WHAT TO WORK ON —
Nothing but the lines below between the line holding "4 个线程并发进行 sync。" and the line holding "设定的远程分支进行合并，这会很可能会导致 sync 失败。", inclusive, should appear in the answer, each set down exactly.

[[ AVAILABLE DATA open ]]

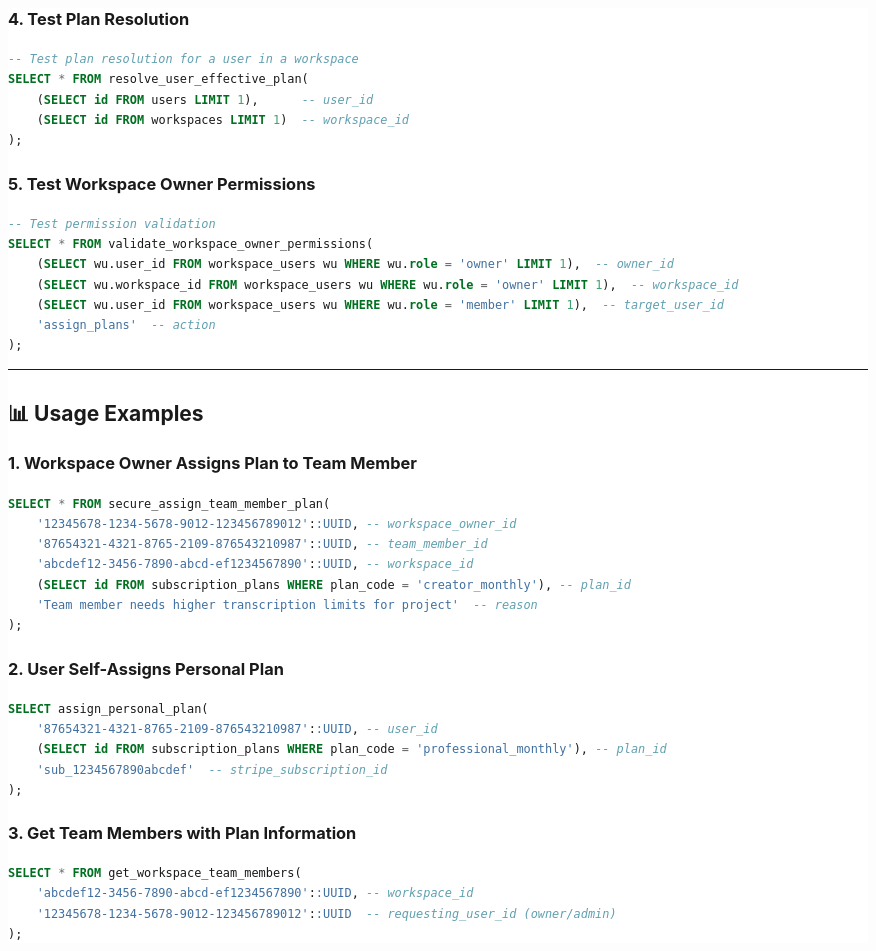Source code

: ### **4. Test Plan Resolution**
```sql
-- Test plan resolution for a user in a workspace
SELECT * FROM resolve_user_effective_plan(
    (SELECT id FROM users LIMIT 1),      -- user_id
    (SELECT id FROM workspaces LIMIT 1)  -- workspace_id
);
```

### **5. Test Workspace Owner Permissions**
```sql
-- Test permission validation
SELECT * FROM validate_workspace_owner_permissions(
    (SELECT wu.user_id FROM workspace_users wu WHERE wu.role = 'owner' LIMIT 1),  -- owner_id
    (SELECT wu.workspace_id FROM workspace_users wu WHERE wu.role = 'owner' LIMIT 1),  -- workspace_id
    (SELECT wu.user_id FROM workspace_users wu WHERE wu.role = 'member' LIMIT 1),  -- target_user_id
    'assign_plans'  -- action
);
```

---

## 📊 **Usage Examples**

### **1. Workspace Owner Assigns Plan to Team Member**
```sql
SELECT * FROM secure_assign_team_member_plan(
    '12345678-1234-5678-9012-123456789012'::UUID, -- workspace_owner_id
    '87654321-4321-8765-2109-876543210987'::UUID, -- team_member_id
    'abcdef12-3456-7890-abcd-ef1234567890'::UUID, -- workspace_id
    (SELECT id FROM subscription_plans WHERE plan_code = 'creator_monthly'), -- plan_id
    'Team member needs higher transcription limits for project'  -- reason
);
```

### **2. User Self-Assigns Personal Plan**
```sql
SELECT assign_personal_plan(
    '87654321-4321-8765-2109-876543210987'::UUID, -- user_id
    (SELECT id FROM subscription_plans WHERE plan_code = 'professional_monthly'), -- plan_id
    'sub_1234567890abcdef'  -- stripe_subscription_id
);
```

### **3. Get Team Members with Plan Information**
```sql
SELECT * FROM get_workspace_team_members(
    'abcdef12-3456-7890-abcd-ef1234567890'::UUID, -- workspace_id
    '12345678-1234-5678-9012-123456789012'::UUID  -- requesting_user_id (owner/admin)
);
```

[[ AVAILABLE DATA closed ]]
[[ AVAILABLE DATA open ]]

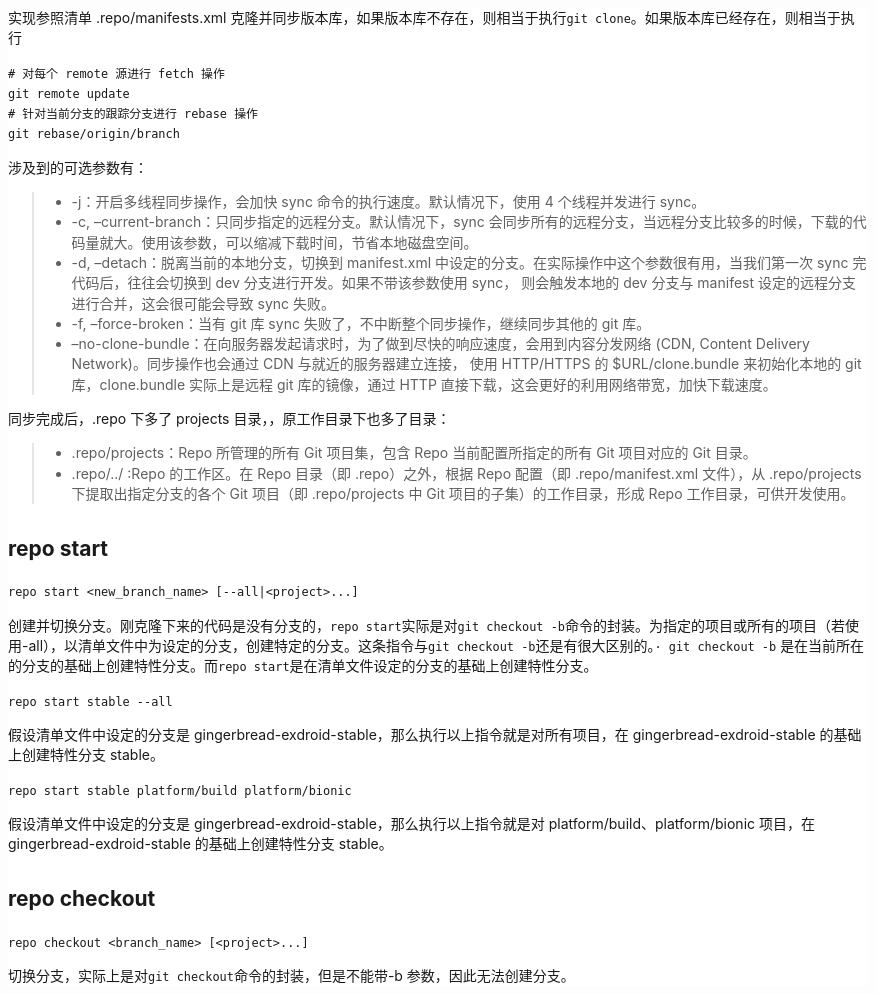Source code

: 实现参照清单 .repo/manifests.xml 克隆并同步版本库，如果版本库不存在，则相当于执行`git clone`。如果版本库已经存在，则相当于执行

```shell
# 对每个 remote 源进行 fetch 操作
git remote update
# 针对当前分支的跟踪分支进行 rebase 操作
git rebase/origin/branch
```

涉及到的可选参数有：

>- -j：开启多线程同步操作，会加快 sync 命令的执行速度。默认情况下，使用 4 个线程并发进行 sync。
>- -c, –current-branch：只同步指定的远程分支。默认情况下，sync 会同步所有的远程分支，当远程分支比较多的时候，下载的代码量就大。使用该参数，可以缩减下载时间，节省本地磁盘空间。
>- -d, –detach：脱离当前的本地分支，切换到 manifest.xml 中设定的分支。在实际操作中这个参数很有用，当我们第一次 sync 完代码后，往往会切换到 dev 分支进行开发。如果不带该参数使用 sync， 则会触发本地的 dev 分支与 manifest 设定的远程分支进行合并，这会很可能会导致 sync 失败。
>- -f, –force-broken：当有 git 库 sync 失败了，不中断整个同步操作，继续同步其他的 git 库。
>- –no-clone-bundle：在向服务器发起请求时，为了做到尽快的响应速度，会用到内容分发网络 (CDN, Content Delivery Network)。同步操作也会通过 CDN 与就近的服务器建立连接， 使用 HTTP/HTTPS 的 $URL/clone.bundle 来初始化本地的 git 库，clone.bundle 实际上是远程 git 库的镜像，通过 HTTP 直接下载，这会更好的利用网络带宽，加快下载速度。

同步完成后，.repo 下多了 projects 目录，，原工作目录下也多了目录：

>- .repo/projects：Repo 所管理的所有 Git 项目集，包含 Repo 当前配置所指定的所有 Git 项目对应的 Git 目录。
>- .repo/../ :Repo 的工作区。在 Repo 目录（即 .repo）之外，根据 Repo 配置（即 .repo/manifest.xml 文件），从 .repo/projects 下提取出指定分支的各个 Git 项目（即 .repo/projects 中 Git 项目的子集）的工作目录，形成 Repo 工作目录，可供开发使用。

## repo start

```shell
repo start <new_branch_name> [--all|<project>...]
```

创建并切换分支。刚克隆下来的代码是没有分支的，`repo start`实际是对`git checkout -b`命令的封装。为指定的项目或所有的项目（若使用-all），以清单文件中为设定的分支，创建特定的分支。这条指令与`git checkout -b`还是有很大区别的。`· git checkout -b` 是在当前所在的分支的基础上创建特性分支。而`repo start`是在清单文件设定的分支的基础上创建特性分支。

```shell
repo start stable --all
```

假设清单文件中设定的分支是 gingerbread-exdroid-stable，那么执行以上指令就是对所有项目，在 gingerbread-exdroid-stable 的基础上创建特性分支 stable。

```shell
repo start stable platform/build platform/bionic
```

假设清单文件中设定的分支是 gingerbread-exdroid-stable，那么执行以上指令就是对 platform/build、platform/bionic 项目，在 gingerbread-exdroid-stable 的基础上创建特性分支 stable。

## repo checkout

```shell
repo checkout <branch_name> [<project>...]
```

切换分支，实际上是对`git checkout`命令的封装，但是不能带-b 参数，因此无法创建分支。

[[ AVAILABLE DATA closed ]]

SOLUTION —
>- -j：开启多线程同步操作，会加快 sync 命令的执行速度。默认情况下，使用 4 个线程并发进行 sync。
>- -c, –current-branch：只同步指定的远程分支。默认情况下，sync 会同步所有的远程分支，当远程分支比较多的时候，下载的代码量就大。使用该参数，可以缩减下载时间，节省本地磁盘空间。
>- -d, –detach：脱离当前的本地分支，切换到 manifest.xml 中设定的分支。在实际操作中这个参数很有用，当我们第一次 sync 完代码后，往往会切换到 dev 分支进行开发。如果不带该参数使用 sync， 则会触发本地的 dev 分支与 manifest 设定的远程分支进行合并，这会很可能会导致 sync 失败。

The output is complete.